→ **ABOUT THIS TASK**:
Retype only the lines at the head of the records, first through the one with "Figure 2. Cow", exactly as written.

→ **DATA RECORDS**:
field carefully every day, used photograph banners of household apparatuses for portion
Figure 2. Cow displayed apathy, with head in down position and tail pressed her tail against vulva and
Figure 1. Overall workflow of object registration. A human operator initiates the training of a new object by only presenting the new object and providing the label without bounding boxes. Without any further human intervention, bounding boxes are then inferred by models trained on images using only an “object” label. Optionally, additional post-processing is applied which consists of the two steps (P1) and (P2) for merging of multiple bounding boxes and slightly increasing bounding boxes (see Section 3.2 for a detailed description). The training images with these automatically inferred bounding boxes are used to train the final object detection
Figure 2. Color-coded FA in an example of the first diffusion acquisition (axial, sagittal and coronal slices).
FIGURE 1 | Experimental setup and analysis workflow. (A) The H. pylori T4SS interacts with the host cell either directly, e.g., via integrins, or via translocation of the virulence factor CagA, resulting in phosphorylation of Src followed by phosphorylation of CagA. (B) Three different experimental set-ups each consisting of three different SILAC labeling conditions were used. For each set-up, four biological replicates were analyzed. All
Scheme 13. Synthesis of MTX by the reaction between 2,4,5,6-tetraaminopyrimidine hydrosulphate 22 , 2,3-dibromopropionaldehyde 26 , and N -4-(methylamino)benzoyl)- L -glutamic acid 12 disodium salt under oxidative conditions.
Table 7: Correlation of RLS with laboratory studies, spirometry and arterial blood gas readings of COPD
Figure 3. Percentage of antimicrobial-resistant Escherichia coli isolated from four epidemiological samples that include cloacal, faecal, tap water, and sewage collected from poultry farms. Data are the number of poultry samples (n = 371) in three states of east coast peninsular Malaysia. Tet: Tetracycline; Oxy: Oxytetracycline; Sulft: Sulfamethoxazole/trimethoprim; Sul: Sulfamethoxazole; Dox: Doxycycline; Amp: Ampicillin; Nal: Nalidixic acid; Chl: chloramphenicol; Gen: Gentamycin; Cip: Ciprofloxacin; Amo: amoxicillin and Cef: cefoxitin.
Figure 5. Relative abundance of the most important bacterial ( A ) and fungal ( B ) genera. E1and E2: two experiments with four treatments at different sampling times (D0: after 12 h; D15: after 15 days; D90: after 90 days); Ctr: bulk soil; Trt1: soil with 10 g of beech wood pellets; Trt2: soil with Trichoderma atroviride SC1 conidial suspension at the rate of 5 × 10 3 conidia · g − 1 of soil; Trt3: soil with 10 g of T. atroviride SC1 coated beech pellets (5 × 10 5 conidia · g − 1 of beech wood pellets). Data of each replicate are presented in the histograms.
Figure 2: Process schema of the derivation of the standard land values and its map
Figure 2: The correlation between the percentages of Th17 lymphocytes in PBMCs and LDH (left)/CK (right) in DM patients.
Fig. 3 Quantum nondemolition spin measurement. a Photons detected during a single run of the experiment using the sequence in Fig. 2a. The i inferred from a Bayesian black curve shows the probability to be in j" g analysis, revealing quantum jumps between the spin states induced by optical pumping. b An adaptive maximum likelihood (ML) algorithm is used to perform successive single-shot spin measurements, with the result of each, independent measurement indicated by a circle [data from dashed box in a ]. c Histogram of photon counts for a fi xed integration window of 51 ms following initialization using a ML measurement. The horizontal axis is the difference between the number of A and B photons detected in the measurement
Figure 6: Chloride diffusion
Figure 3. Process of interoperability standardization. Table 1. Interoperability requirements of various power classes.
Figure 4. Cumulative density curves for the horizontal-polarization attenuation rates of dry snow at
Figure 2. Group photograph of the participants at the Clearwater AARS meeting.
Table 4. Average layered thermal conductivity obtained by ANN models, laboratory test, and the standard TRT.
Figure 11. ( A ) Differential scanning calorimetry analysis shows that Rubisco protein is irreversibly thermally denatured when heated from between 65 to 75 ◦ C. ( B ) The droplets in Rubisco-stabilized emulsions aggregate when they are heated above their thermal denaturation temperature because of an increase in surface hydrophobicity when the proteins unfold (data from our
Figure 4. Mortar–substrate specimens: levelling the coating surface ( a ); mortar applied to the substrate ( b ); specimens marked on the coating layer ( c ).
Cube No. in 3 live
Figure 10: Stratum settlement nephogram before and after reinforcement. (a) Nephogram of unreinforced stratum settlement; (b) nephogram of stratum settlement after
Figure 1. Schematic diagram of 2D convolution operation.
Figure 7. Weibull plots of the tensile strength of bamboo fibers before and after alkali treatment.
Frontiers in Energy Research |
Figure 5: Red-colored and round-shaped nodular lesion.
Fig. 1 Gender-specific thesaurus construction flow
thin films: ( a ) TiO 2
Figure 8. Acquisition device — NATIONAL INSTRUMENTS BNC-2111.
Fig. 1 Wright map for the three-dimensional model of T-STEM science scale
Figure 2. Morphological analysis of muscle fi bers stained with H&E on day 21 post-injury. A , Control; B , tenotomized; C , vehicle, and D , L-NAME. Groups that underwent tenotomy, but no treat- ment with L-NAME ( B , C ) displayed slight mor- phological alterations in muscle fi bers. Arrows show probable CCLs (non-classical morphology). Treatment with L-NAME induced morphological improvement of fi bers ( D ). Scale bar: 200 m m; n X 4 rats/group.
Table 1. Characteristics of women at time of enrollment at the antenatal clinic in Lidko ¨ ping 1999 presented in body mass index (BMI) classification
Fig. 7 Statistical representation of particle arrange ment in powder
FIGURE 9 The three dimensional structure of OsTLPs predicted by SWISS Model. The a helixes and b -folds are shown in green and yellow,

→ **COMPLETED TASK**:
field carefully every day, used photograph banners of household apparatuses for portion
Figure 2. Cow displayed apathy, with head in down position and tail pressed her tail against vulva and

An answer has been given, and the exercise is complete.